------ FRAGMENTO DE TEXTO

El 1 de septiembre de 1939, Alemania
invadió Polonia. En los dos años que siguieron a la invasión, Hitler
consiguió anexionarse la mayor parte del continente europeo, de Norte a
Sur.
A las 4,45 horas del
1 de septiembre de 1939, efectivos de la
Wehrmacht atravesaban la frontera alemana oriental y
penetraban en territorio polaco.
Los gobiernos de Gran Bretaña y Francia, obligados por los acuerdos de
defensa y ayuda mutua firmados con Varsovia, declararon inmediatamente
las hostilidades al Reich. Comenzaba la
Segunda Guerra Mundial. Se hacía efectiva la temible capacidad de ataque y avance de la febril política de rearme alemana. La
Blitzkrieg,
"guerra relámpago", conseguía en sólo 26 días destruir a las anticuadas
fuerzas armadas de su oponente. Paralelamente, el Ejército Rojo entraba
desde el Este y, el día 28, una vez más a lo largo de su historia, el
suelo de Polonia quedaba dividido.

------------
------ DATOS REGISTRADOS

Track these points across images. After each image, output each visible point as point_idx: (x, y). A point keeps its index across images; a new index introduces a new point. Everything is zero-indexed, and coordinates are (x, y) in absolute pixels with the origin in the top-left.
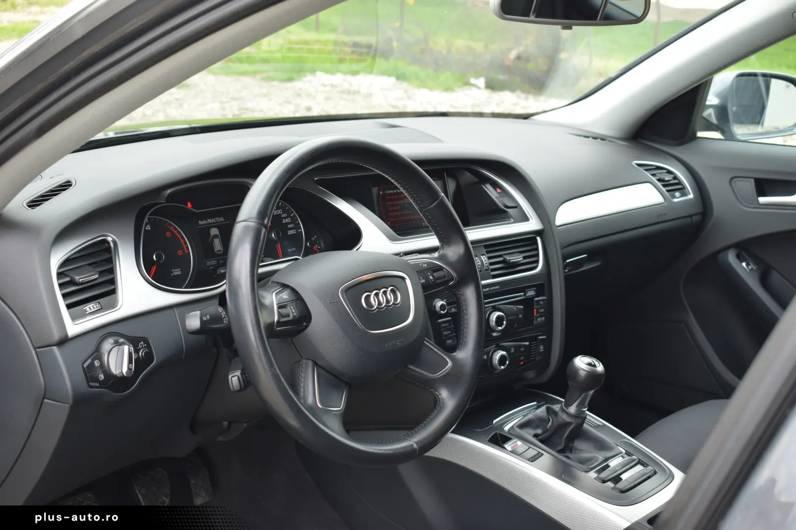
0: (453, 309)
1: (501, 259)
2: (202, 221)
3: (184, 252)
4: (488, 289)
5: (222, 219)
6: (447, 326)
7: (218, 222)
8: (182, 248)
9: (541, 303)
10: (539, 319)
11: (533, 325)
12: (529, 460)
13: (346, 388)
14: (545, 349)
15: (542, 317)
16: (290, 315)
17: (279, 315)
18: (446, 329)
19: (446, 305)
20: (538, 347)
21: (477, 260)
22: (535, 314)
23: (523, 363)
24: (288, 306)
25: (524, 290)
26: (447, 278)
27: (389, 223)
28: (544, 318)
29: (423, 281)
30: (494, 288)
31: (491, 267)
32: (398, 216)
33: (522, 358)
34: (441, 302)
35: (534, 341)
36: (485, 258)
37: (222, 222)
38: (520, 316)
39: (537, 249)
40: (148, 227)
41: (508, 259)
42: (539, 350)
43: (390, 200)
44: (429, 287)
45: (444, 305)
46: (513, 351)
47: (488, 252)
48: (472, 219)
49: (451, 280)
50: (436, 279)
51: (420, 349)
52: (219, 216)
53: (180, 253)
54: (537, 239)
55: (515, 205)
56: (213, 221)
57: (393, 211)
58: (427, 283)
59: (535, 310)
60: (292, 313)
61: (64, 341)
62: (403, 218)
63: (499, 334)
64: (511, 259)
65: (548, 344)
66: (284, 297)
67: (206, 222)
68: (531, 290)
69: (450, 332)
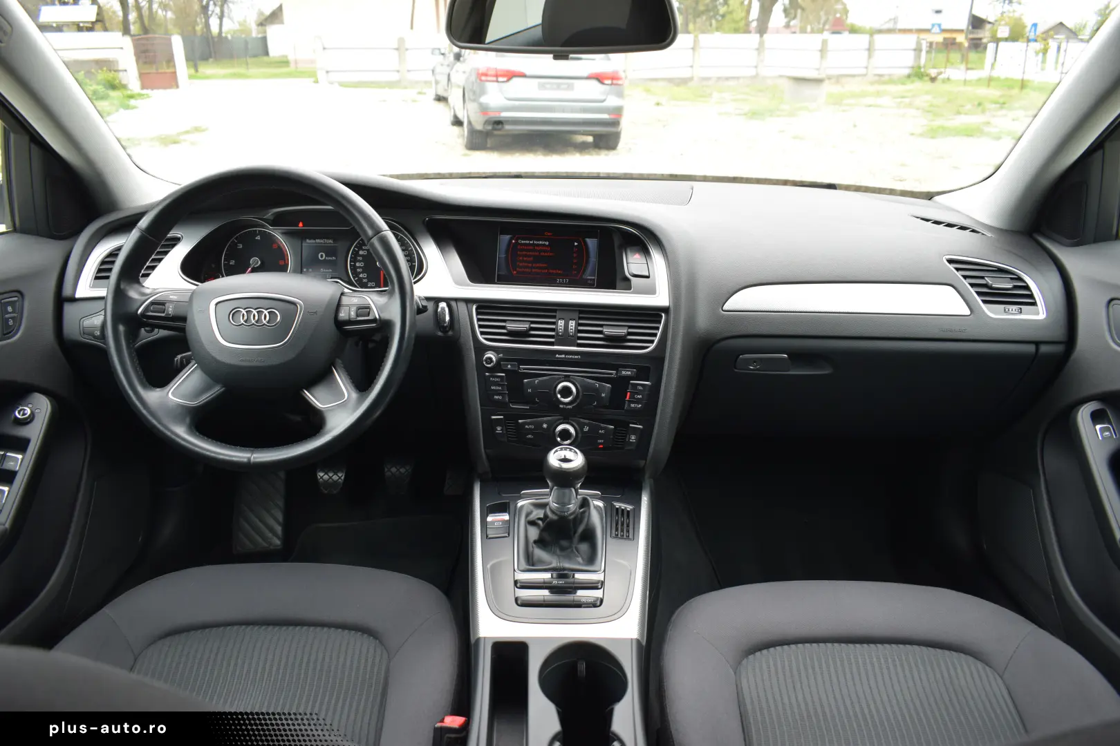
0: (509, 366)
1: (600, 329)
2: (310, 239)
3: (285, 262)
4: (563, 356)
5: (331, 241)
7: (326, 243)
8: (285, 259)
9: (640, 388)
10: (633, 405)
11: (623, 409)
12: (487, 536)
13: (217, 390)
14: (639, 440)
15: (638, 404)
16: (164, 312)
17: (147, 309)
18: (496, 384)
19: (494, 359)
20: (628, 436)
21: (561, 323)
22: (627, 398)
23: (601, 446)
24: (167, 305)
25: (616, 367)
26: (370, 317)
27: (515, 272)
28: (640, 406)
29: (343, 315)
30: (573, 357)
31: (579, 335)
32: (527, 267)
33: (600, 441)
34: (490, 355)
35: (622, 427)
36: (572, 324)
37: (330, 243)
38: (603, 395)
39: (657, 328)
40: (258, 238)
41: (604, 330)
42: (630, 439)
43: (522, 250)
44: (350, 322)
45: (490, 359)
46: (586, 429)
47: (580, 318)
48: (619, 283)
49: (374, 320)
50: (357, 316)
51: (321, 376)
52: (328, 238)
53: (282, 263)
54: (662, 316)
55: (647, 274)
56: (322, 241)
57: (523, 261)
58: (347, 318)
59: (629, 393)
60: (168, 311)
61: (73, 300)
62: (533, 270)
63: (569, 407)
64: (607, 331)
65: (645, 436)
66: (171, 297)
67: (314, 241)
68: (628, 371)
69: (500, 388)
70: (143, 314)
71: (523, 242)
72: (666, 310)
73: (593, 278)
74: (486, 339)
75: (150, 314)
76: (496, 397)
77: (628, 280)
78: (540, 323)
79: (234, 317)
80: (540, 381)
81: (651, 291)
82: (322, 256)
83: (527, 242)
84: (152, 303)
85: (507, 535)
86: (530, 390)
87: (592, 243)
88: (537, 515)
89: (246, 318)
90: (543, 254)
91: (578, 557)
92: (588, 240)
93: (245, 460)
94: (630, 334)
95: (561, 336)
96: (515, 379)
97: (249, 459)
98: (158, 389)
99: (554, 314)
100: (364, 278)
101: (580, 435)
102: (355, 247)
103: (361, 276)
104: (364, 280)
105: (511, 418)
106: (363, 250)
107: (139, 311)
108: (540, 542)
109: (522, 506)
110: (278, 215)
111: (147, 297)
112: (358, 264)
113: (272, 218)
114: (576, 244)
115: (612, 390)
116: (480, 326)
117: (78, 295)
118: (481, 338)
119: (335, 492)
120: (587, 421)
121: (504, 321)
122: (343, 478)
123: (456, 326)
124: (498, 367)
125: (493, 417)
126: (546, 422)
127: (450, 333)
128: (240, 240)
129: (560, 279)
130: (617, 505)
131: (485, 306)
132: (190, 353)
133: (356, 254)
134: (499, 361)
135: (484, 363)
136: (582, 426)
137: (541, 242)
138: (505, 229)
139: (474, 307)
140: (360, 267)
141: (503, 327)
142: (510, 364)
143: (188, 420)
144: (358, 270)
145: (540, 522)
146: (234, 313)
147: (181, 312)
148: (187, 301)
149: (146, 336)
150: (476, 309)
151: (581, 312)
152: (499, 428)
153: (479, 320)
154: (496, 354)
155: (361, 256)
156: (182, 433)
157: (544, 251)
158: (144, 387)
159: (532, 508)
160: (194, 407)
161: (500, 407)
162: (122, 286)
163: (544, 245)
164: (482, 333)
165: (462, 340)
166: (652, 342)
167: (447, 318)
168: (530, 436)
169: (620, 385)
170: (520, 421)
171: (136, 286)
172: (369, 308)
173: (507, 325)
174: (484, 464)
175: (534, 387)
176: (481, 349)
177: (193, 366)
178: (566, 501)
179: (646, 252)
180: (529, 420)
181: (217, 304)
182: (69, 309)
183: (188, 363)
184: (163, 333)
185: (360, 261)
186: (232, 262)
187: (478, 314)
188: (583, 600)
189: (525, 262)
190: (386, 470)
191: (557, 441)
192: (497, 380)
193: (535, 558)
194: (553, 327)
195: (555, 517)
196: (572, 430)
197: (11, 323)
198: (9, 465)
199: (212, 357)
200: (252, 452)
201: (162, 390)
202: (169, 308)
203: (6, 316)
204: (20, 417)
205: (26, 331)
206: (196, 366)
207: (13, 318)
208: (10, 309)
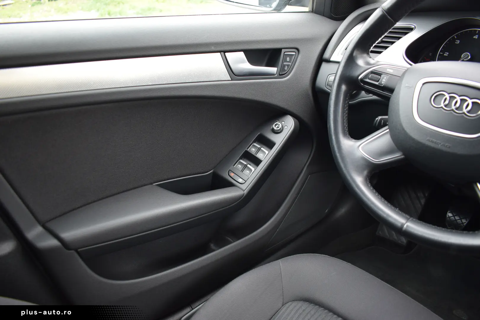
13: (397, 156)
16: (378, 81)
17: (366, 76)
24: (382, 76)
40: (475, 37)
60: (382, 81)
61: (328, 61)
66: (388, 70)
70: (362, 80)
75: (367, 80)
79: (436, 99)
84: (372, 72)
89: (447, 102)
93: (399, 225)
97: (403, 225)
98: (354, 140)
107: (360, 77)
111: (370, 66)
117: (331, 59)
128: (459, 37)
132: (387, 117)
143: (365, 173)
146: (437, 96)
147: (390, 85)
148: (400, 76)
149: (364, 96)
156: (358, 182)
158: (345, 135)
160: (373, 164)
162: (355, 54)
171: (365, 55)
177: (385, 130)
181: (424, 84)
182: (324, 66)
183: (385, 125)
184: (375, 97)
186: (446, 54)
197: (286, 68)
198: (260, 156)
199: (403, 129)
200: (408, 220)
201: (356, 142)
202: (383, 78)
203: (285, 63)
204: (275, 128)
205: (294, 75)
206: (388, 130)
207: (288, 66)
208: (288, 59)
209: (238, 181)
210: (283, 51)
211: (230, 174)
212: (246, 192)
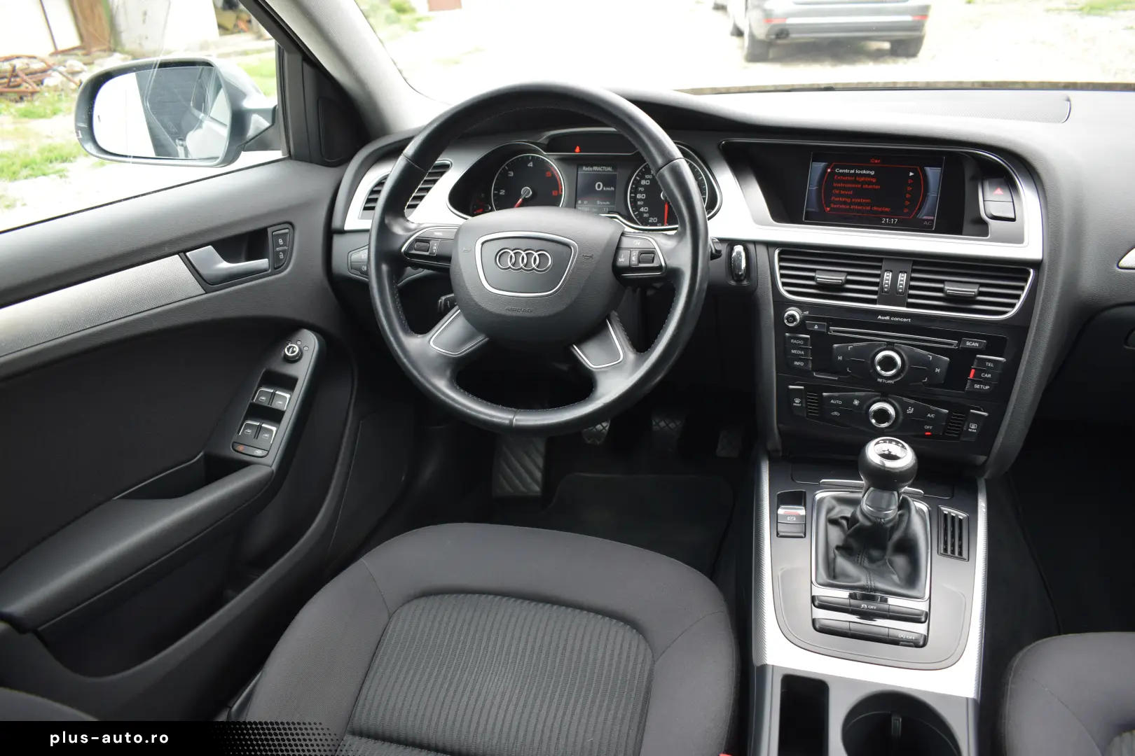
0: (816, 327)
1: (940, 286)
2: (587, 166)
3: (558, 192)
4: (887, 318)
5: (610, 169)
6: (799, 344)
7: (605, 171)
8: (558, 190)
9: (990, 364)
10: (977, 386)
11: (963, 389)
12: (778, 534)
13: (480, 340)
14: (981, 430)
15: (985, 385)
16: (428, 251)
17: (411, 246)
18: (797, 347)
19: (798, 317)
20: (966, 423)
21: (888, 276)
22: (971, 376)
23: (929, 433)
24: (431, 243)
25: (958, 336)
26: (655, 264)
27: (828, 209)
28: (987, 387)
29: (623, 260)
30: (901, 320)
31: (911, 292)
32: (845, 203)
33: (928, 427)
34: (793, 311)
35: (960, 413)
36: (902, 278)
37: (609, 171)
38: (938, 370)
39: (1022, 288)
40: (531, 165)
41: (947, 288)
42: (968, 427)
43: (839, 182)
44: (630, 269)
45: (793, 316)
46: (910, 411)
47: (914, 271)
48: (966, 227)
49: (660, 268)
50: (639, 262)
51: (594, 331)
52: (607, 165)
53: (554, 193)
54: (1029, 273)
55: (1012, 216)
56: (599, 169)
57: (837, 196)
58: (627, 263)
59: (973, 371)
60: (432, 249)
61: (342, 232)
62: (852, 207)
63: (889, 382)
64: (950, 288)
65: (990, 428)
66: (436, 233)
67: (591, 169)
68: (975, 342)
69: (803, 353)
70: (406, 253)
71: (841, 171)
72: (1037, 265)
73: (932, 218)
74: (789, 292)
75: (414, 252)
76: (796, 363)
77: (985, 224)
78: (862, 274)
79: (501, 260)
80: (854, 348)
81: (1018, 239)
82: (599, 186)
83: (847, 171)
84: (417, 240)
85: (803, 535)
86: (840, 358)
87: (933, 174)
88: (841, 511)
89: (513, 260)
90: (866, 186)
91: (893, 574)
92: (928, 169)
93: (507, 422)
94: (981, 294)
95: (886, 292)
96: (821, 344)
97: (511, 421)
98: (419, 336)
99: (880, 264)
100: (646, 213)
101: (901, 418)
102: (637, 175)
103: (642, 209)
104: (645, 215)
105: (814, 389)
106: (646, 179)
107: (403, 250)
108: (845, 549)
109: (822, 500)
110: (553, 139)
111: (412, 233)
112: (639, 196)
113: (546, 142)
114: (911, 174)
115: (950, 364)
116: (782, 276)
117: (347, 228)
118: (782, 290)
119: (598, 443)
120: (912, 401)
121: (814, 270)
122: (607, 428)
123: (753, 275)
124: (802, 327)
125: (791, 387)
126: (858, 398)
127: (745, 283)
128: (511, 167)
129: (886, 218)
130: (946, 510)
131: (790, 252)
132: (453, 295)
133: (637, 183)
134: (804, 319)
135: (786, 321)
136: (905, 406)
137: (864, 172)
138: (819, 154)
139: (777, 252)
140: (641, 200)
141: (812, 278)
142: (818, 325)
143: (448, 373)
144: (639, 203)
145: (844, 522)
146: (501, 255)
147: (445, 252)
148: (453, 238)
149: (412, 274)
150: (779, 254)
151: (915, 263)
152: (797, 401)
153: (781, 268)
154: (800, 312)
155: (642, 186)
156: (443, 387)
157: (870, 183)
158: (406, 332)
159: (834, 502)
160: (454, 359)
161: (800, 375)
162: (386, 221)
163: (869, 175)
164: (784, 284)
165: (759, 291)
166: (1013, 306)
167: (743, 265)
168: (836, 413)
169: (962, 360)
170: (824, 394)
171: (401, 220)
172: (653, 252)
173: (817, 276)
174: (775, 441)
175: (845, 354)
176: (782, 303)
177: (455, 313)
178: (884, 506)
179: (1011, 186)
180: (836, 394)
181: (483, 244)
182: (338, 241)
183: (453, 306)
184: (426, 272)
185: (641, 192)
186: (502, 192)
187: (780, 260)
188: (902, 635)
189: (843, 196)
190: (654, 423)
191: (871, 423)
192: (800, 342)
193: (837, 570)
194: (877, 280)
195: (868, 523)
196: (891, 411)
197: (281, 256)
198: (278, 404)
199: (476, 304)
200: (515, 414)
201: (423, 337)
202: (433, 246)
203: (278, 249)
204: (289, 354)
205: (296, 265)
206: (459, 311)
207: (284, 252)
208: (281, 241)
209: (255, 454)
210: (270, 230)
211: (237, 449)
212: (274, 467)
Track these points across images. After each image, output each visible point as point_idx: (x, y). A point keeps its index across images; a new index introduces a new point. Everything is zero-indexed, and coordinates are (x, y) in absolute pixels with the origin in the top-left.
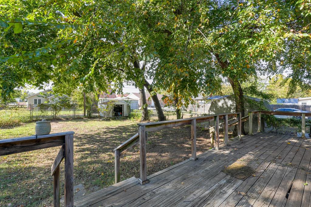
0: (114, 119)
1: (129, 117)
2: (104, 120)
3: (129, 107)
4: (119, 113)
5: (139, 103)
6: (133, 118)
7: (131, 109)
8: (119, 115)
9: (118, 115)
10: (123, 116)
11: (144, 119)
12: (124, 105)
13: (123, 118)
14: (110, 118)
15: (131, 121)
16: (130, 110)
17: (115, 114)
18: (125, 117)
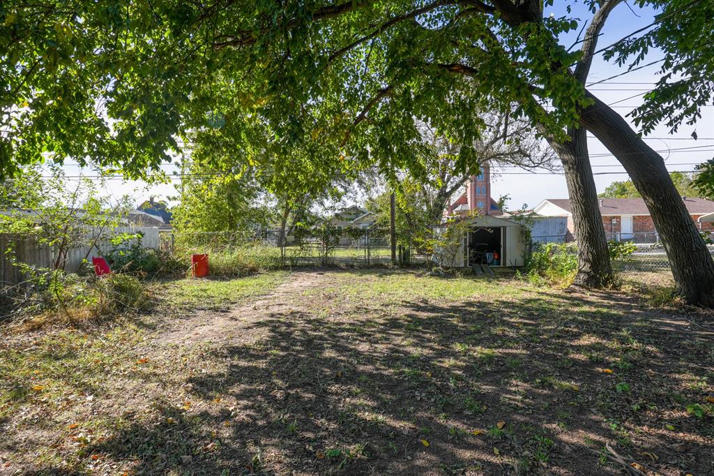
0: (470, 274)
1: (524, 268)
2: (438, 275)
3: (525, 234)
4: (487, 255)
5: (571, 227)
6: (540, 274)
7: (534, 241)
8: (489, 261)
9: (485, 263)
10: (502, 265)
11: (587, 281)
12: (505, 228)
13: (500, 270)
14: (458, 269)
15: (530, 286)
16: (531, 245)
17: (475, 255)
18: (509, 267)
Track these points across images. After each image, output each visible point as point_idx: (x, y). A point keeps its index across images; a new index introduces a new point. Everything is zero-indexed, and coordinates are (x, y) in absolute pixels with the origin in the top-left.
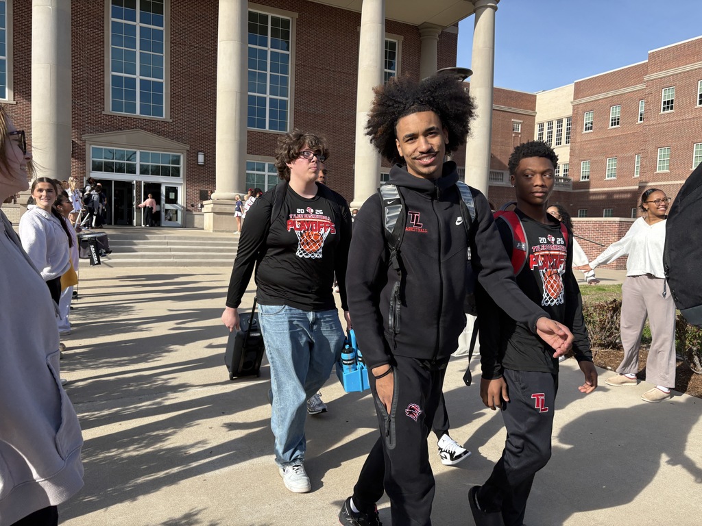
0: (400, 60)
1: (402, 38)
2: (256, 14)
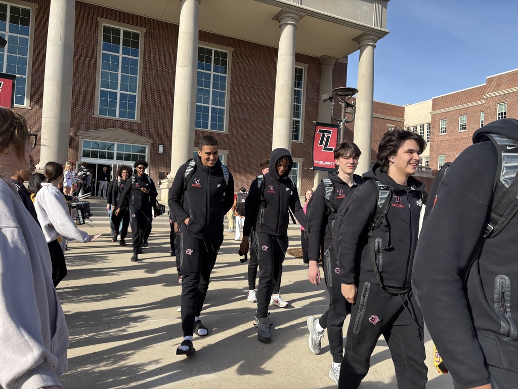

------------

CONSIGNA A: Indica si cada afirmación concuerda con el texto sobre la invasión de Polonia, respondiendo sí o no y citando literalmente las palabras que lo deciden: (i) la Blitzkrieg destruyó las fuerzas armadas polacas en 26 días; (ii) Gran Bretaña y Francia tardaron varias semanas en declarar las hostilidades al Reich; (iii) el Ejército Rojo entró en Polonia desde el Oeste.
CONSIGNA B: Retoma, por favor, el texto sobre la invasión de Polonia a partir de su última frase y continúalo.

RESPUESTA FINAL A:
(i) Sí: "conseguía en sólo 26 días destruir a las anticuadas fuerzas armadas de su oponente".
(ii) No: "declararon inmediatamente las hostilidades al Reich".
(iii) No: "el Ejército Rojo entraba desde el Este".

RESPUESTA FINAL B:
Francia comenzó
entonces a prepararse para enfrentarse a la agresión alemana, que se
preveía cierta e inminente, y se dedicó a reforzar sus defensas y a
movilizar a todos sus elementos humanos. Fue lo que se denominó
Drôle de guerre -la guerra extraña-, un tenso compás de espera de nueve meses de duración, que iba a ser decidido por la voluntad de
Hitler.
Pescando en río revuelto, Stalin presionó sobre el ámbito báltico y
planteó reivindicaciones territoriales a una Finlandia que las rechazó y
con la que entabló la dura y desigual Guerra de Invierno, que concluyó
el 12 de marzo. Francia, parapetada tras la Línea Maginot, confiaba en
sus planes de defensa y ataque, mientras Inglaterra establecía el
bloqueo naval del Mar del Norte y lo sembraba de minas. Estados Unidos
mantenía su postura de neutralidad, aunque estaba bien claro hacia dónde
se dirigían los apoyos de muchos de sus sectores dirigentes y
población.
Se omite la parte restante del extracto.